Detailed corpus construction methodology and annotation scheme for stance, fine-grained evidence (FGE), and other metadata.
Evaluation of high-performing models (FEVER, BERT, Fake News Challenge systems) on the corpus with focus on document retrieval, evidence extraction, stance detection, and claim validation.
Detailed error analysis for each of the four fact-checking subtasks, identifying specific challenges and limitations of existing approaches.
Open release of corpus and annotation code to support future research.

Method¶

The SNOPES corpus is constructed from claims curated on the Snopes fact-checking website. For each claim, the authors extract: - The claim text and associated verdict (false, mostly false, mostly true, true, or unproven/mixture) - Evidence text snippets (ETSs) from Snopes articles, with sentence-level granularity - Fine-grained evidence (FGE) annotations via crowdsourcing: crowd workers label which sentences in ETSs directly support or refute the claim - Stance annotations: explicit labels for whether ETSs support, refute, or express no stance toward the claim - Original documents (ODCs) retrieved from URLs provided by Snopes fact-checkers

The corpus covers diverse domains including news, social media, blogs, and other web sources.

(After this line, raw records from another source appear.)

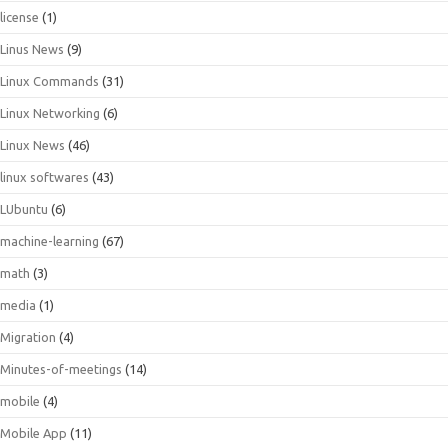
license
(1)
Linus News
(9)
Linux Commands
(31)
Linux Networking
(6)
Linux News
(46)
linux softwares
(43)
LUbuntu
(6)
machine-learning
(67)
math
(3)
media
(1)
Migration
(4)
Minutes-of-meetings
(14)
mobile
(4)
Mobile App
(11)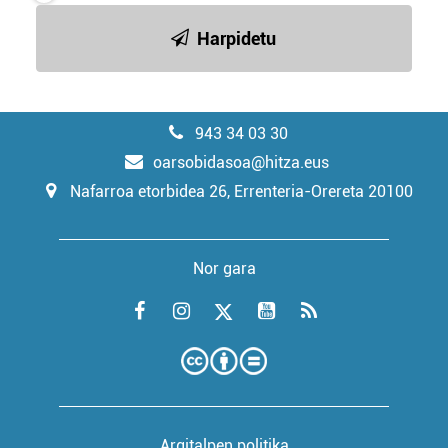
Harpidetu
943 34 03 30
oarsobidasoa@hitza.eus
Nafarroa etorbidea 26, Errenteria-Orereta 20100
Nor gara
Argitalpen politika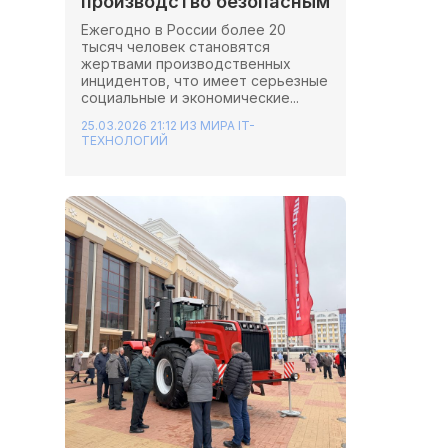
производство безопасным
Ежегодно в России более 20
тысяч человек становятся
жертвами производственных
инцидентов, что имеет серьезные
социальные и экономические...
25.03.2026 21:12
ИЗ МИРА IT-
ТЕХНОЛОГИЙ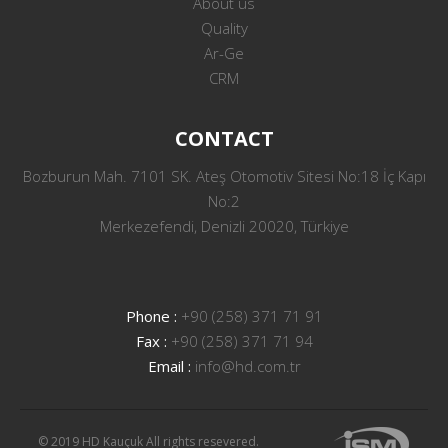
About us
Quality
Ar-Ge
CRM
CONTACT
Bozburun Mah. 7101 SK. Ateş Otomotiv Sitesi No:18 İç Kapı
No:2
Merkezefendi, Denizli 20020, Türkiye
Phone :
+90 (258) 371 71 91
Fax :
+90 (258) 371 71 94
Email :
info@hd.com.tr
© 2019 HD Kauçuk All rights resevered.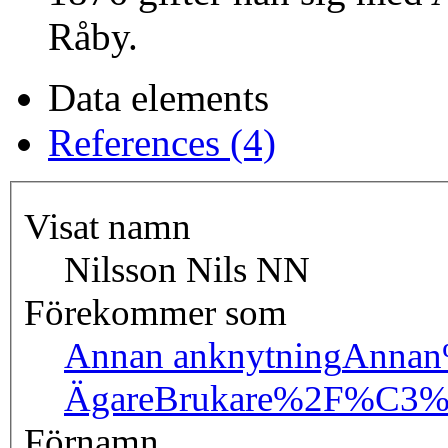
Råby.
Data elements
References (4)
Visat namn
Nilsson Nils NN
Förekommer som
Annan anknytning
Annan
Ägare
Brukare%2F%C3%
Förnamn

The annotation process employs multiple crowd workers per instance, with inter-annotator agreement measured via Cohen's Kappa and MACE agreement computation.

Results¶

Corpus statistics: - 6,422 claims with 14,296 related documents - 16,509 evidence text snippets (average 6.5 sentences per ETS) - 8,291 fine-grained evidence sets - Heavily skewed toward false claims (45.8% false vs. 10.3% true) - Stance distribution: 40.8% support, 13.7% refute, 45.5% no stance

Model performance (stance detection): - AtheneMLP (feature-based MLP): F1 = 0.596 (best performer) - DecompAttent: F1 = 0.534 - USE+MLP: F1 = 0.434 - Random baseline: F1 = 0.333

Evidence extraction (ranking setup, recall@5): - rankingESIM: recall = 0.507 - BilSTM: recall = 0.637 (best performer) - TF-Idf: recall = 0.601 - DecompAttent: recall = 0.627

Claim validation: - BertEmb: best performer with F1 ≈ 0.485 (macro) - extendedESIM: F1 = 0.454

The corpus is more challenging than FEVER due to heterogeneous sources and unreliable evidence. Error analysis reveals that supporting ETSs are frequently misclassified due to lexical overlap without genuine relevance, and stance is only weakly correlated with verdict (Pearson r = 0.16).

Connections¶

FEVER dataset — compared as the most comprehensive prior resource for fact-checking
LIAR dataset — earlier political claim corpus with limited annotations
Nieminen — surveys fact-checking and automated fact-checking literature
Fact-checking — core topic area
Evidence extraction — one of the four tasks addressed
Stance detection — key subtask evaluated

Notes¶

This is a foundational resource paper for multi-task fact-checking research. The SNOPES corpus fills an important gap by providing diverse, well-annotated claims from heterogeneous sources (unlike FEVER which is primarily Wikipedia-based). The detailed error analysis is particularly valuable, showing that the problem is genuinely challenging: even models achieving respectable scores on stance detection and evidence extraction still fail on claim validation due to the complexity of reasoning over unreliable sources. The work also highlights the trade-off between corpus size/domain coverage and annotation quality—a key constraint in building practical fact-checking systems. The public release of annotations and methodology significantly advanced the field's ability to develop and evaluate end-to-end fact-checking pipelines.